Al contrario: el reto de la vida moderna, el horizonte cada vez más amplio del conocimiento científico, servirá de incentivo para explorar las profundidades de la mente humana y redescubrir el verdadero significado de las enseñanzas y símbolos del pasado, mantenido oculto por el paso acumulado de los siglos. Mucho de lo que había sido aceptado como artículo de fe, o que se había convertido en un asunto de mera rutina, tendrá que ser adquirido otra vez y resucitado de manera consciente.
Mientras tanto, sin embargo, nuestra tarea es mantener vivo el recuerdo de la belleza y la magnificencia del espíritu que ha inspirado la historia y la vida religiosa tibetanas, para estimular a las generaciones futuras y alentarlas a construir una vida nueva sobre los cimientos de un noble pasado.

- Datos sin procesar:
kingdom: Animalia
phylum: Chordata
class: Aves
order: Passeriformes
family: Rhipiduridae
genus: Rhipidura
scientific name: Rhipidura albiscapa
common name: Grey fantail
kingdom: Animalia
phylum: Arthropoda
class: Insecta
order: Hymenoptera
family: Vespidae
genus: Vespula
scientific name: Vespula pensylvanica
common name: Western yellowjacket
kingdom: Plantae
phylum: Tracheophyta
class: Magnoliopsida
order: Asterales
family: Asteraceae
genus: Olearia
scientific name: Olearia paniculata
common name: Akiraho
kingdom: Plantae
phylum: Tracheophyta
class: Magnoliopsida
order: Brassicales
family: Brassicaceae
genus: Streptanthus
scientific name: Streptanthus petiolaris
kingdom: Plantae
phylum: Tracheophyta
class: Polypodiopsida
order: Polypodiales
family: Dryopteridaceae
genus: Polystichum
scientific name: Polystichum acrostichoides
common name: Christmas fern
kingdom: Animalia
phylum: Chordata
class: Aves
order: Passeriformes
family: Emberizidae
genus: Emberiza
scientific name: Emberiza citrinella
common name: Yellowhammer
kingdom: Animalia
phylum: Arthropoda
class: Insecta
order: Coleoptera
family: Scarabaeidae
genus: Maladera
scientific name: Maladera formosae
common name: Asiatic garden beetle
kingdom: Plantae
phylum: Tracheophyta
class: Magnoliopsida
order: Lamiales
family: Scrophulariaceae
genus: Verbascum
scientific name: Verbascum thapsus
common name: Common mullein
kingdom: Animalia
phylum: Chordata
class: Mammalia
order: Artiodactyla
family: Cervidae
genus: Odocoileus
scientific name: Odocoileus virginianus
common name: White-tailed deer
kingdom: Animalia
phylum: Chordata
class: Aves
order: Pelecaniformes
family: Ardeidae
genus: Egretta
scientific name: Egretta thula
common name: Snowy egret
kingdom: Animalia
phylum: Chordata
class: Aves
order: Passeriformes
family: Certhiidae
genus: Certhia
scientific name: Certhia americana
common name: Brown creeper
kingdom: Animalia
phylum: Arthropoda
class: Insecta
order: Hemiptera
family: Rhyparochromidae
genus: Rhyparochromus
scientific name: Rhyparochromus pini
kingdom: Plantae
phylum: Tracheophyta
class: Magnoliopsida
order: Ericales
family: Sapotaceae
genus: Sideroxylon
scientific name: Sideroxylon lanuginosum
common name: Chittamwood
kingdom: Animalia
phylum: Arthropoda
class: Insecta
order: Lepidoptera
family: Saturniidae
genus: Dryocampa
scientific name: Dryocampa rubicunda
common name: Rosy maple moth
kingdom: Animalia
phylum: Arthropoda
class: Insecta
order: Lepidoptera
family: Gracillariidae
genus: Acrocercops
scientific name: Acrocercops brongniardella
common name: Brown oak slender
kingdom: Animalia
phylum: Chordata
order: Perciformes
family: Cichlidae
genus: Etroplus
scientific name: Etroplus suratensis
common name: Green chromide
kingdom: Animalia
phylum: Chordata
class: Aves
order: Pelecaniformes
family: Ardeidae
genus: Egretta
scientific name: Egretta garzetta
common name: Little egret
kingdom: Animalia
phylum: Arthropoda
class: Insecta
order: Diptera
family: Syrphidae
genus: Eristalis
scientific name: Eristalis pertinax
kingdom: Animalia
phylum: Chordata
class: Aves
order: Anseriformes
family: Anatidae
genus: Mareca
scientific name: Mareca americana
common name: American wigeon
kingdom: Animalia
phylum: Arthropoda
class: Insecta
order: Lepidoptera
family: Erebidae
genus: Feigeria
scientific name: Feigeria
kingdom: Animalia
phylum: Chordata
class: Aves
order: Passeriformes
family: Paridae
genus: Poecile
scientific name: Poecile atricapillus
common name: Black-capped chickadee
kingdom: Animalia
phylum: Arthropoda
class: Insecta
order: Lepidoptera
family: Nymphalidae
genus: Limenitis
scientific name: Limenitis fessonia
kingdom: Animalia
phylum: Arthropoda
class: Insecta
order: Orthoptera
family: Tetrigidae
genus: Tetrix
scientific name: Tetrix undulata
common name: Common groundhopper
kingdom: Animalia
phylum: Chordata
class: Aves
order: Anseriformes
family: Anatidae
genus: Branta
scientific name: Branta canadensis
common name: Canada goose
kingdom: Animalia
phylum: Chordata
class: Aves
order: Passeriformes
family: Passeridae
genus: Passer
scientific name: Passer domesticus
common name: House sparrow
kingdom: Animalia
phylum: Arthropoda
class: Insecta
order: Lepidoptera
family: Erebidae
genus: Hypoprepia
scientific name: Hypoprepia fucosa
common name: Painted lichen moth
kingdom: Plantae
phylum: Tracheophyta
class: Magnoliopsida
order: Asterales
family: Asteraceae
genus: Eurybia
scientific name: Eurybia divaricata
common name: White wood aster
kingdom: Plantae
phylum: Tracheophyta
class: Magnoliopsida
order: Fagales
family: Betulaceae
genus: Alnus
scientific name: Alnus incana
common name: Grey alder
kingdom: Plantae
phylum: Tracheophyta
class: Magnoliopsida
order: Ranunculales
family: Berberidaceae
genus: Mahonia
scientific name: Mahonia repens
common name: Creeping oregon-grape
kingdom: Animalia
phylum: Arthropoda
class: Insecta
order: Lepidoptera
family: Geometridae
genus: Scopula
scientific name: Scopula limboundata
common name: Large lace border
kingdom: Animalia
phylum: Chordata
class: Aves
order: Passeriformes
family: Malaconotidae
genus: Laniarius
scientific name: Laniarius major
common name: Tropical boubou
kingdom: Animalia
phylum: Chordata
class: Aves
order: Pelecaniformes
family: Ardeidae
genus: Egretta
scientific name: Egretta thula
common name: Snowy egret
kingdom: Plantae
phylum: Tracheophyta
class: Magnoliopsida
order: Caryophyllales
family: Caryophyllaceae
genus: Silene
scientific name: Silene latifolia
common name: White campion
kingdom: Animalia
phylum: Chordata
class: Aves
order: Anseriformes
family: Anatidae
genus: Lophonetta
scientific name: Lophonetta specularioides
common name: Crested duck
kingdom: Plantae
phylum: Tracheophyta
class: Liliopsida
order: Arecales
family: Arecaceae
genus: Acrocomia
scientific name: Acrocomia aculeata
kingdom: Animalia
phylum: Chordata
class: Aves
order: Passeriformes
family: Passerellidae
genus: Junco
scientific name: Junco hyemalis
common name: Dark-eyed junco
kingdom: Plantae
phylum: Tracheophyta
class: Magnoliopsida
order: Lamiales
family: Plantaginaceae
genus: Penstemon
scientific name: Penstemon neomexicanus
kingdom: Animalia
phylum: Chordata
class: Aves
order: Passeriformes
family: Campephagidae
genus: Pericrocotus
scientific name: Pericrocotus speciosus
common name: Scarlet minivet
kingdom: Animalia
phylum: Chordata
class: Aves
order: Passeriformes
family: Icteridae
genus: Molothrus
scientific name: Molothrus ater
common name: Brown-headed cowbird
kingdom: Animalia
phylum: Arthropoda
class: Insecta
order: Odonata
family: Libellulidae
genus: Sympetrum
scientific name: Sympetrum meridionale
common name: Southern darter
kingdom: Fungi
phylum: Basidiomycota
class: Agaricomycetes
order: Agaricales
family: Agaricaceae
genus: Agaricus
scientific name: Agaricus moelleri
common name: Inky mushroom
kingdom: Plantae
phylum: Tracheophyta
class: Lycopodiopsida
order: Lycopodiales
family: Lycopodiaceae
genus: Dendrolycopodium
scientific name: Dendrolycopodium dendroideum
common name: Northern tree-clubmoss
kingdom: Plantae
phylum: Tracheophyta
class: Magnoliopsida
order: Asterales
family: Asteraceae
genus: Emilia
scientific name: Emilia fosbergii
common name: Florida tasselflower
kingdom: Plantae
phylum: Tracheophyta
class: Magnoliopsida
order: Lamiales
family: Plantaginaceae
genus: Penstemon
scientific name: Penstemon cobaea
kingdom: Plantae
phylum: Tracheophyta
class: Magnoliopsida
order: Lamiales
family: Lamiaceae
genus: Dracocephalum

- Tareas pendientes:
- a) Duplica del texto todo lo que va desde "Al contrario: el" hasta "un noble pasado.".
- b) Según el texto, ¿en qué consiste "nuestra tarea"?

- Resultados por tarea:
- a)
Al contrario: el reto de la vida moderna, el horizonte cada vez más amplio del conocimiento científico, servirá de incentivo para explorar las profundidades de la mente humana y redescubrir el verdadero significado de las enseñanzas y símbolos del pasado, mantenido oculto por el paso acumulado de los siglos. Mucho de lo que había sido aceptado como artículo de fe, o que se había convertido en un asunto de mera rutina, tendrá que ser adquirido otra vez y resucitado de manera consciente.
Mientras tanto, sin embargo, nuestra tarea es mantener vivo el recuerdo de la belleza y la magnificencia del espíritu que ha inspirado la historia y la vida religiosa tibetanas, para estimular a las generaciones futuras y alentarlas a construir una vida nueva sobre los cimientos de un noble pasado.

- b) En mantener vivo el recuerdo de la belleza y la magnificencia del espíritu que ha inspirado la historia y la vida religiosa tibetanas.